“Indemnify”, “Save and Hold Harmless”, and “Defend”

One commonly finds the following language in the indemnity provisions of a contract:

Acme shall indemnify, defend, and hold harmless Widgetco from…

But what do each of these terms mean? A very well respected authority on contract drafting Ken Adams has written numerous times on this topic and argues that all three terms mean the same thing and, in fact, one would replace the three terms with simply:

Acme agrees to indemnify Widgetco against both losses and liabiliites.

But no matter how I read the reformulated indemnity, it does not seem to imply that Widgetco never has to even dip his hand in his own pocket, a view that the court in Stewart Title Guarantee Co. holds when interpreting the term “save and hold harmless”.

In my view, the words “indemnify”, “save and hold harmless”, and “defend” are terms of art that mean the following (case law below):

  1. “Indemnify”. Means to make a person whole after the fact.
  2. “Save and Hold Harmless”.  Broader than “indemnify” and means the person saved and held harmless should never have to put his hand in his own pocket in respect of a claim.
  3. “Defend”. Arises at the earliest stages of litigation and exists regardless of whether the indemnitee is ultimately found liable.


The Canadian case, Stewart Title Guarantee Co v. Zeppieri in para. 17 states:

This language imposes two obligations on Stewart Title with respect to a member of the LSUC — to “indemnify” that member and to “save harmless” that member from claims arising under a title insurance policy. The contractual obligation to save harmless, in my view, is broader than that of indemnification. I accept the respondents’ submission that the obligation to “save harmless” means that a LSUC member should never have to put his hand in his pocket in respect of a claim covered by the terms of the 2005 Indemnity Agreement.
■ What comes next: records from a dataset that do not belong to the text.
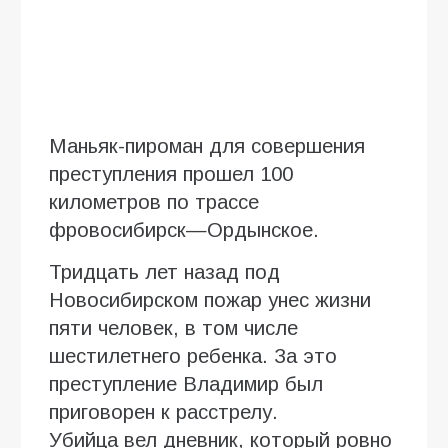
Маньяк-пироман для совершения
преступления прошел 100
километров по трассе
фровосибирск—Ордынское.
Тридцать лет назад под
Новосибирском пожар унес жизни
пяти человек, в том числе
шестилетнего ребенка. За это
преступление Владимир был
приговорен к расстрелу.
Убийца вел дневник, который ровно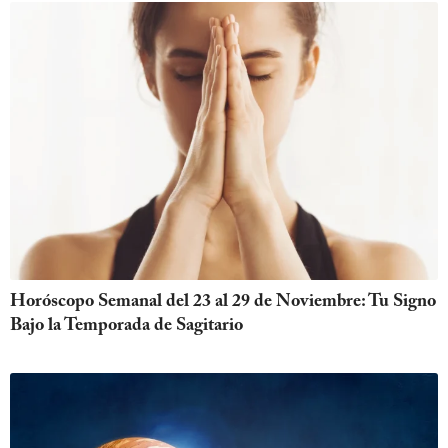
Horóscopo Semanal del 23 al 29 de Noviembre: Tu Signo
Bajo la Temporada de Sagitario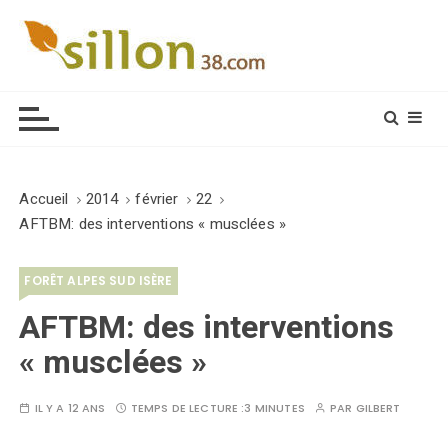
S
k
i
Le journal du monde rural
p
t
o
c
o
Accueil
2014
février
22
n
AFTBM: des interventions « musclées »
t
e
FORÊT ALPES SUD ISÈRE
n
t
AFTBM: des interventions
« musclées »
IL Y A 12 ANS
TEMPS DE LECTURE :
3 MINUTES
PAR
GILBERT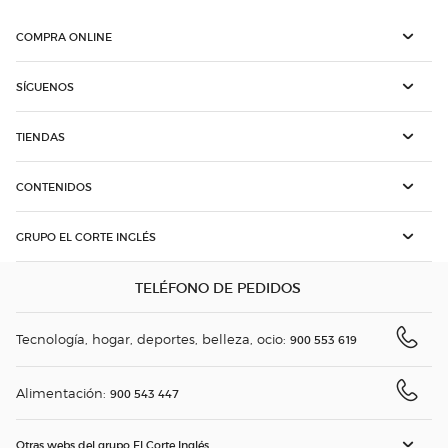
COMPRA ONLINE
SÍGUENOS
TIENDAS
CONTENIDOS
GRUPO EL CORTE INGLÉS
TELÉFONO DE PEDIDOS
Tecnología, hogar, deportes, belleza, ocio:
900 553 619
Alimentación:
900 543 447
Otras webs del grupo El Corte Inglés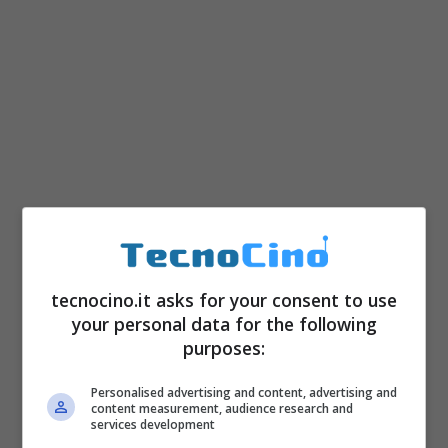
Questa breve clip è stata realizzata dai tipi di
Industrial Light e Magic
che hanno realizzato
tecnocino.it asks for your consent to use
gli effetti speciali anche dei Pirati dei Caraibi
your personal data for the following
purposes:
(vedi foto sotto). Con milioni di dollari di
budget e grandissimo talento a disposizione
Personalised advertising and content, advertising and
content measurement, audience research and
possono fare proprio di tutto, grandissimi!
services development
Accordingly, the 2005 Indemnity Agreement requires Stewart Title to pay for the member’s ongoing costs of defending a claim that falls within the coverage of agreement. This interpretation not only is consistent with the plain meaning of the phrase “indemnify and save harmless”, it also is consistent with the case law, the business sense underpinning the 2005 Indemnity Agreement and the reasonable expectations of the parties

The American Case, Branch Banking & Trust Co v. Syntellect, Inc. states:

As a preliminary matter, both parties blur the distinction between the duty to defend and the duty to indemnify. In one count for breach of contract, the compliant alleges that Syntellect breached both its duty to defend and its duty to indemnify. Similarly, Syntellect’s motion to dismiss operates on the assumption that these two duties are one. However, the duty to defend and the duty to indemnify were two separated duties created by the contract…
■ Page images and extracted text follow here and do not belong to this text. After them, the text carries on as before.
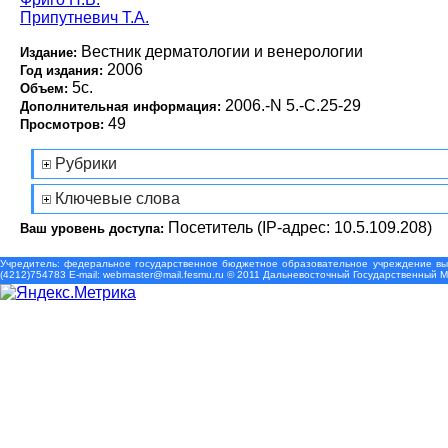
Припутневич Т.А.
Вестник дерматологии и венерологии
Издание:
2006
Год издания:
5с.
Объем:
2006.-N 5.-С.25-29
Дополнительная информация:
49
Просмотров:
Рубрики
Ключевые слова
Посетитель (IP-адрес: 10.5.109.208)
Ваш уровень доступа:
Учредитель: федеральное государственное бюджетное образовательное учреждение выс
(4212)754783 Е-mail: webmaster@mail.fesmu.ru © 2011 Дальневосточный Государственный 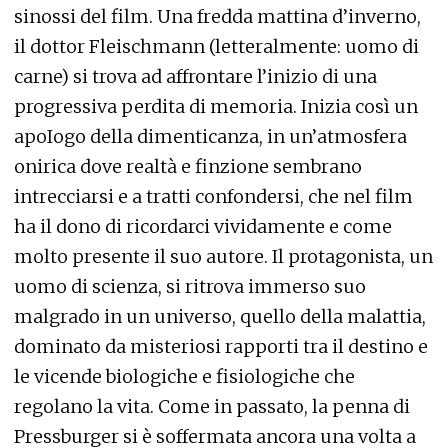
sinossi del film. Una fredda mattina d’inverno,
il dottor Fleischmann (letteralmente: uomo di
carne) si trova ad affrontare l’inizio di una
progressiva perdita di memoria. Inizia così un
apoIogo della dimenticanza, in un’atmosfera
onirica dove realtà e finzione sembrano
intrecciarsi e a tratti confondersi, che nel film
ha il dono di ricordarci vividamente e come
molto presente il suo autore. Il protagonista, un
uomo di scienza, si ritrova immerso suo
malgrado in un universo, quello della malattia,
dominato da misteriosi rapporti tra il destino e
le vicende biologiche e fisiologiche che
regolano la vita. Come in passato, la penna di
Pressburger si è soffermata ancora una volta a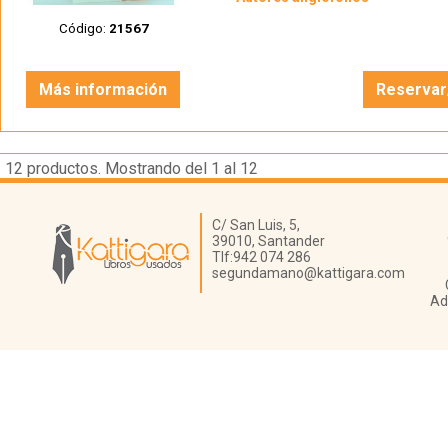
Código:
21567
Más información
Reservar
12
productos. Mostrando del 1 al 12
Librería Kattigara
C/ San Luis, 5,
39010,
Santander
Tlf:
942 074 286
segundamano@kattigara.com
Ad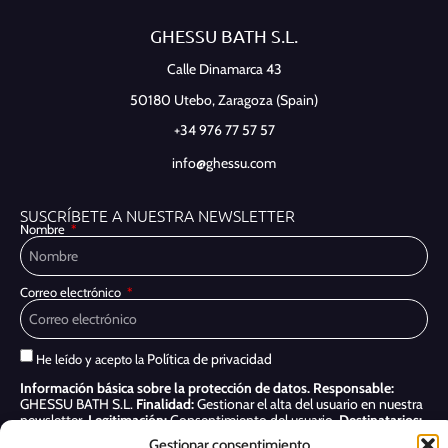
GHESSU BATH S.L.
Calle Dinamarca 43
50180 Utebo,
Zaragoza (Spain)
+34 976 77 57 57
info@ghessu.com
SUSCRÍBETE A NUESTRA NEWSLETTER
Nombre
Correo electrónico
Política de privacidad
He leído y acepto la
Información básica sobre la protección de datos.
Responsable:
GHESSU BATH S.L.
Finalidad:
Gestionar el alta del usuario en nuestra
newsletter.
Legitimación:
Consentimiento del usuario.
Destinatarios:
Sólo se realizan cesiones si existe una obligación legal.
Derechos:
Gestionar consentimiento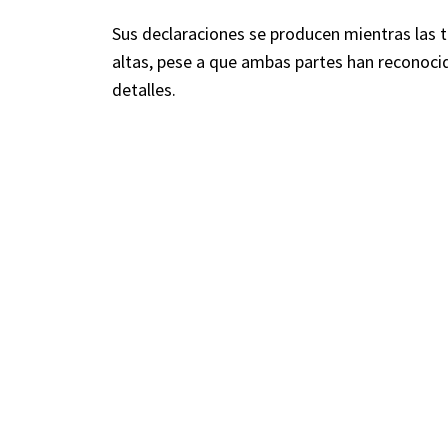
Sus declaraciones se producen mientras las 
altas, pese a que ambas partes han reconoc
detalles.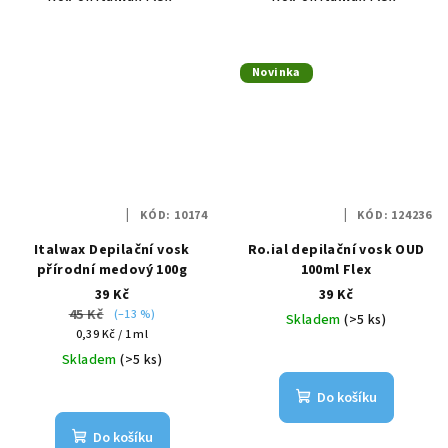
Novinka
KÓD:
10174
KÓD:
124236
Italwax Depilační vosk
Ro.ial depilační vosk OUD
přírodní medový 100g
100ml Flex
39 Kč
39 Kč
45 Kč
(–13 %)
Skladem
(>5 ks)
Měrná
0,39 Kč / 1 ml
cena:
Skladem
(>5 ks)
Do košíku
Do košíku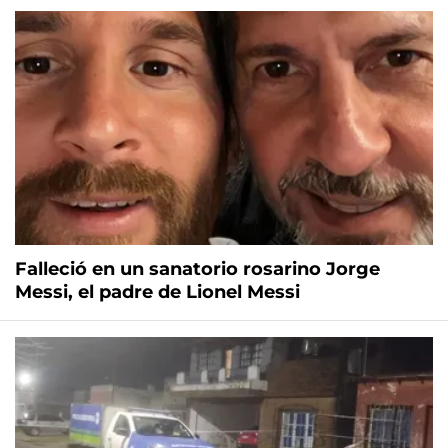
Falleció en un sanatorio rosarino Jorge
Messi, el padre de Lionel Messi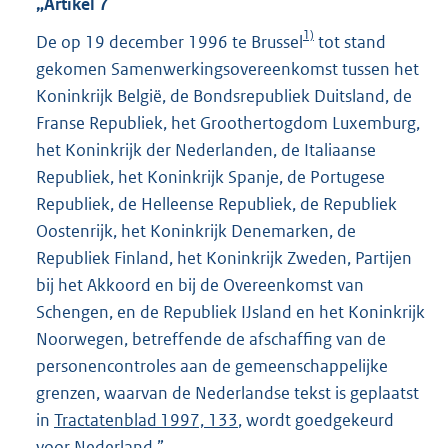
„Artikel 7
1)
De op 19 december 1996 te Brussel
tot stand
gekomen Samenwerkingsovereenkomst tussen het
Koninkrijk België, de Bondsrepubliek Duitsland, de
Franse Republiek, het Groothertogdom Luxemburg,
het Koninkrijk der Nederlanden, de Italiaanse
Republiek, het Koninkrijk Spanje, de Portugese
Republiek, de Helleense Republiek, de Republiek
Oostenrijk, het Koninkrijk Denemarken, de
Republiek Finland, het Koninkrijk Zweden, Partijen
bij het Akkoord en bij de Overeenkomst van
Schengen, en de Republiek IJsland en het Koninkrijk
Noorwegen, betreffende de afschaffing van de
personencontroles aan de gemeenschappelijke
grenzen, waarvan de Nederlandse tekst is geplaatst
in
Tractatenblad 1997, 133
, wordt goedgekeurd
voor Nederland.”.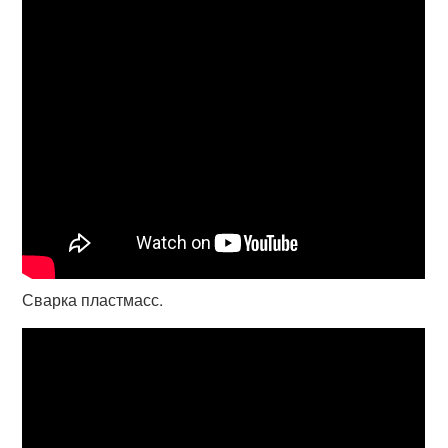
Сварка пластмасс.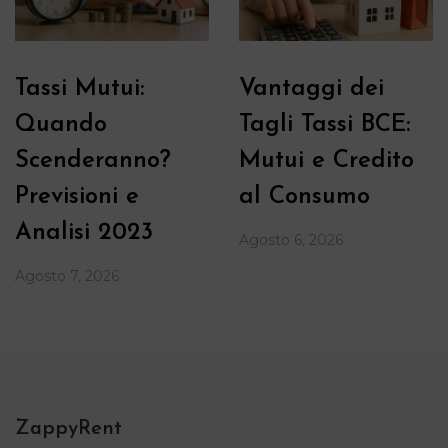
Tassi Mutui:
Vantaggi dei
Quando
Tagli Tassi BCE:
Scenderanno?
Mutui e Credito
Previsioni e
al Consumo
Analisi 2023
Agosto 6, 2026
Agosto 7, 2026
ZappyRent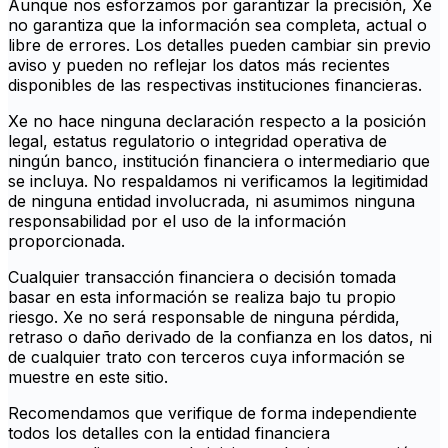
Aunque nos esforzamos por garantizar la precisión, Xe
no garantiza que la información sea completa, actual o
libre de errores. Los detalles pueden cambiar sin previo
aviso y pueden no reflejar los datos más recientes
disponibles de las respectivas instituciones financieras.
Xe no hace ninguna declaración respecto a la posición
legal, estatus regulatorio o integridad operativa de
ningún banco, institución financiera o intermediario que
se incluya. No respaldamos ni verificamos la legitimidad
de ninguna entidad involucrada, ni asumimos ninguna
responsabilidad por el uso de la información
proporcionada.
Cualquier transacción financiera o decisión tomada
basar en esta información se realiza bajo tu propio
riesgo. Xe no será responsable de ninguna pérdida,
retraso o daño derivado de la confianza en los datos, ni
de cualquier trato con terceros cuya información se
muestre en este sitio.
Recomendamos que verifique de forma independiente
todos los detalles con la entidad financiera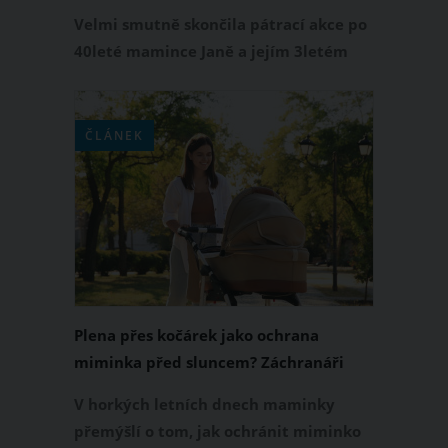
Krkonoších mrtvé
Velmi smutně skončila pátrací akce po
40leté mamince Janě a jejím 3letém
synkovi Adámkovi, po kterých od konce
roku 2022 pátrali v Krkonoších
policisté, hasiči a horští záchranáři. Jak
ČLÁNEK
Policie ČR oznámila na svém Twitteru,
maminku se synkem bohužel našli v
pondělí 2. ledna 2023 mrtvé.
Plena přes kočárek jako ochrana
miminka před sluncem? Záchranáři
řekli důrazné NE
V horkých letních dnech maminky
přemýšlí o tom, jak ochránit miminko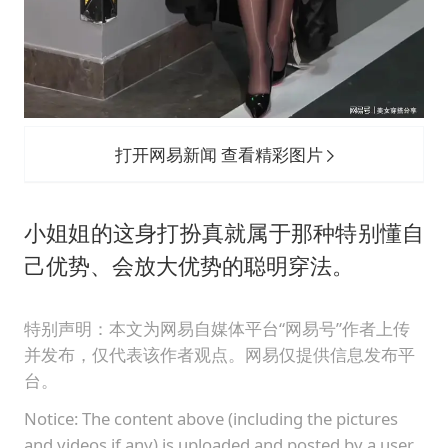
打开网易新闻 查看精彩图片
小姐姐的这身打扮真就属于那种特别懂自
己优势、会放大优势的聪明穿法。
特别声明：本文为网易自媒体平台“网易号”作者上传
并发布，仅代表该作者观点。网易仅提供信息发布平
台。
Notice: The content above (including the pictures
and videos if any) is uploaded and posted by a user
The American Case, INA Ins. Co. v. Valley FOrge Ins. Co states:

The duty to defend, however, is not the same as the duty to indemnify. The duty to defend arises at the earliest stages of litigation and generally exists regardless of whether the insured is ultimately found liable. The duty to indemnify depends on whether the indemnitee engaged in actual, active wrongdoing. See Koch v. City of Seattle. The accrual of the obligation to provide a defense does not control the accrual of the obligation to indemnify.